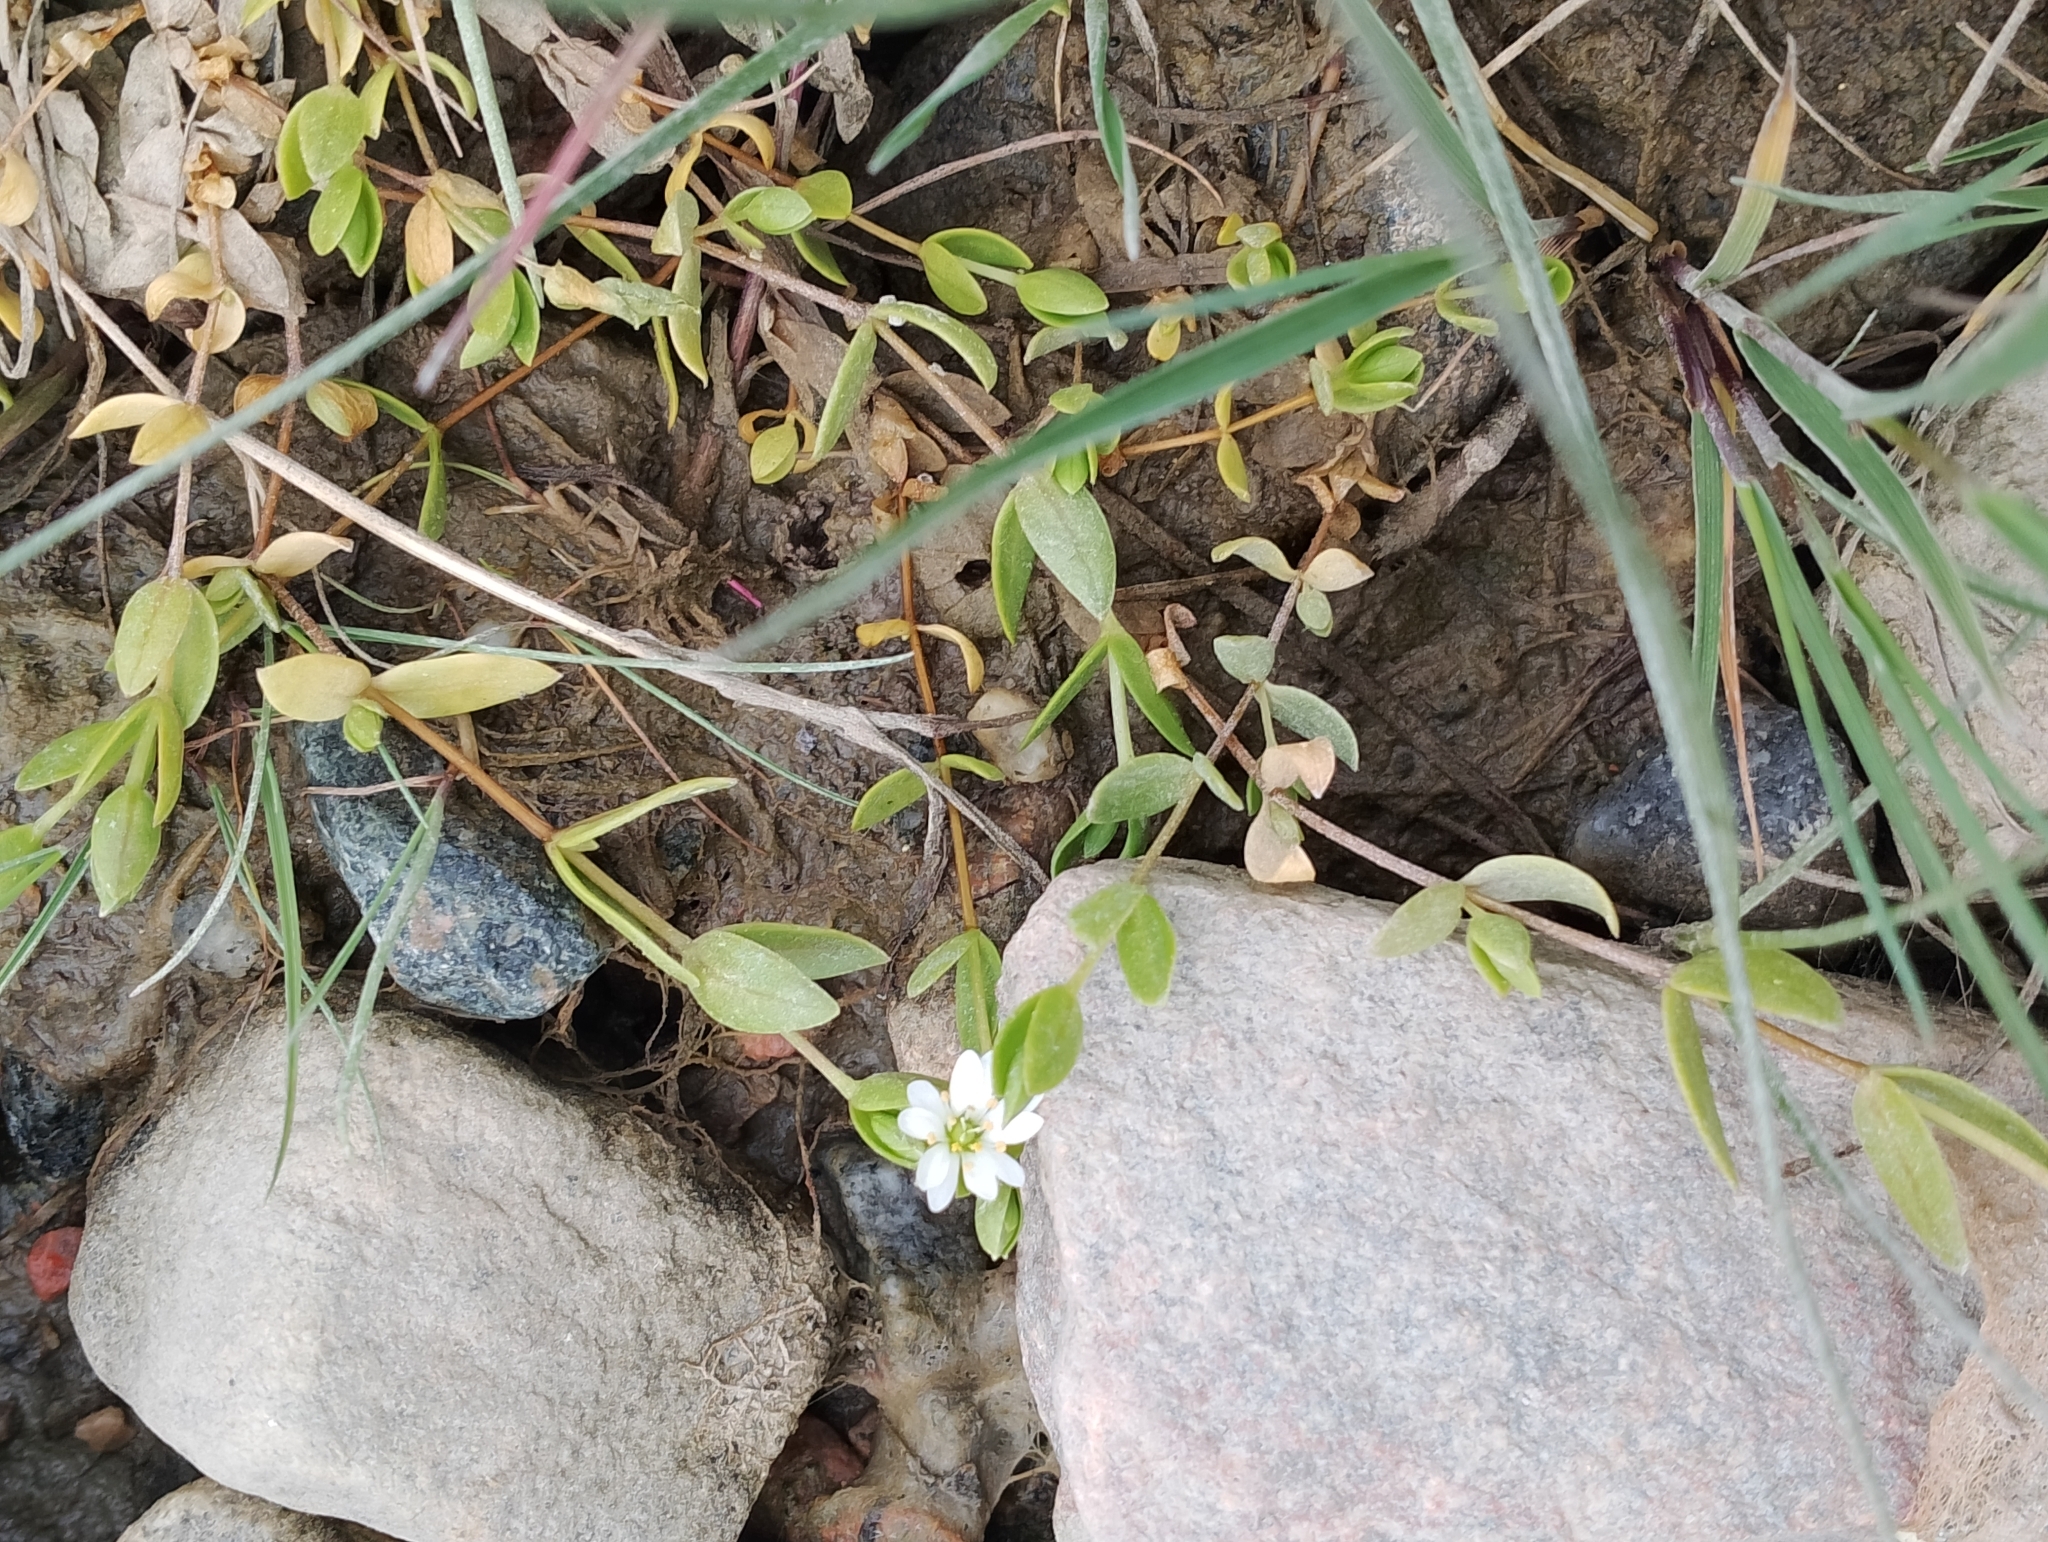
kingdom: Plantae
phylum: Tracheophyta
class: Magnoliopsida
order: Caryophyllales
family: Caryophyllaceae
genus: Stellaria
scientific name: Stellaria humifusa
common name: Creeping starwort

==

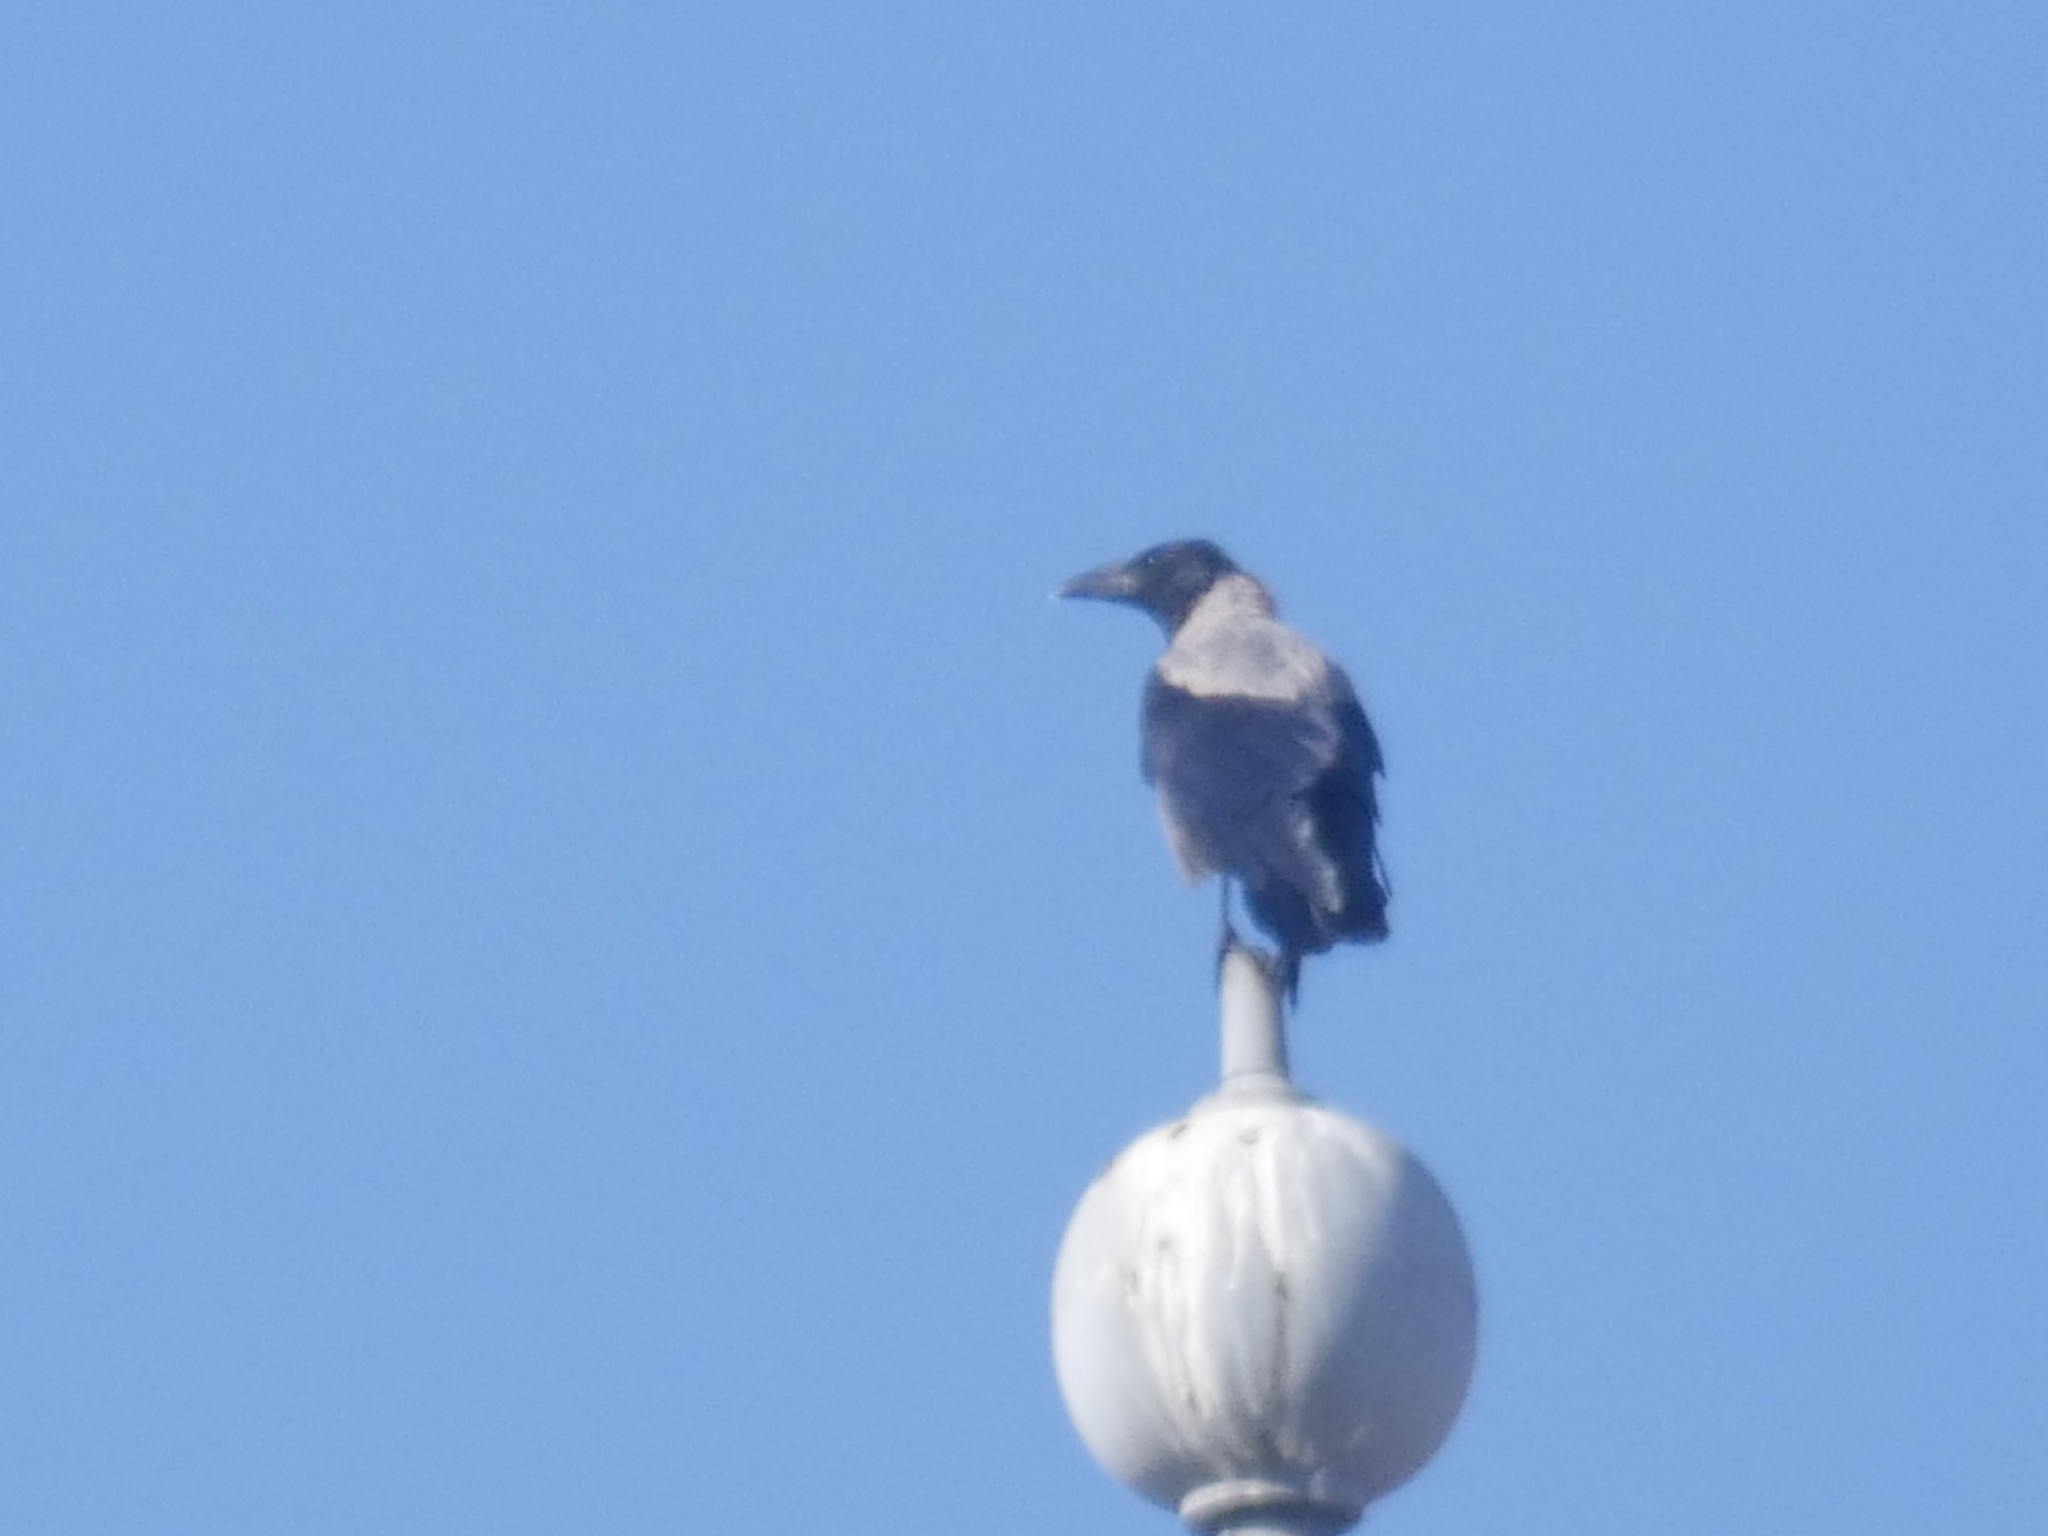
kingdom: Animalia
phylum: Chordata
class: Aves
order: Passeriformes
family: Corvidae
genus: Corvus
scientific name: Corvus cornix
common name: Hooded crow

---

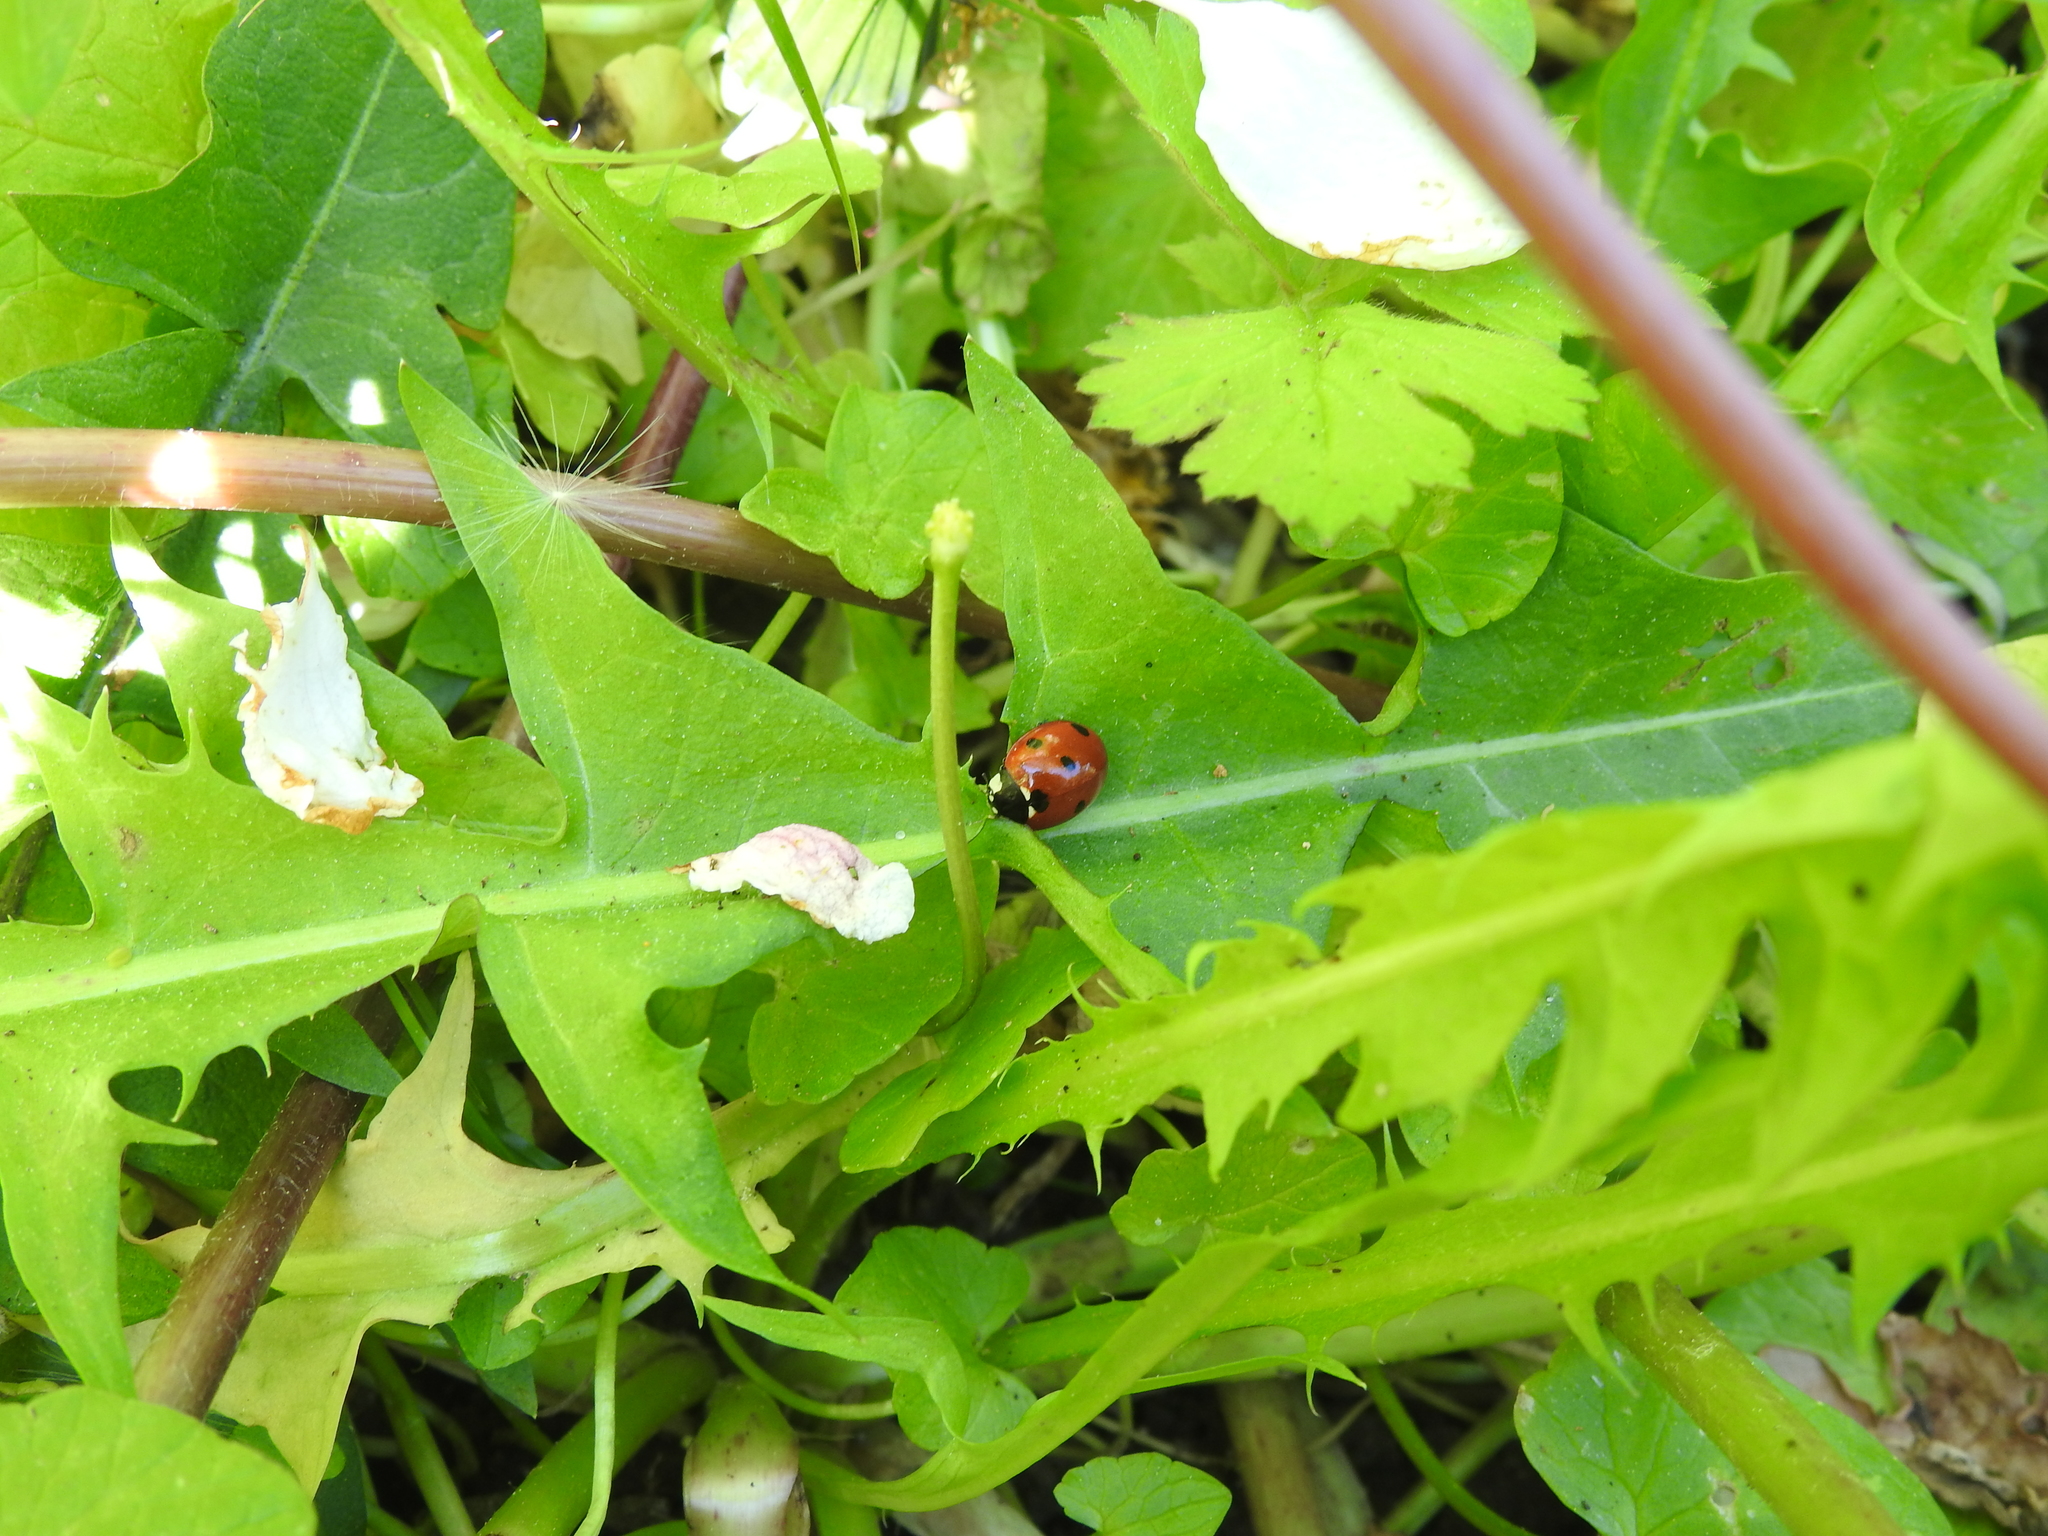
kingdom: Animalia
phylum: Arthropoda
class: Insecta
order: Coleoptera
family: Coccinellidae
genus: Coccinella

**TASK**:
Give back, word for word, the lines from the one containing "phylum: Tracheophyta" to the one containing "scientific name: Stellaria humifusa", both ends included.

**ANSWER TO THIS PROBLEM**:
phylum: Tracheophyta
class: Magnoliopsida
order: Caryophyllales
family: Caryophyllaceae
genus: Stellaria
scientific name: Stellaria humifusa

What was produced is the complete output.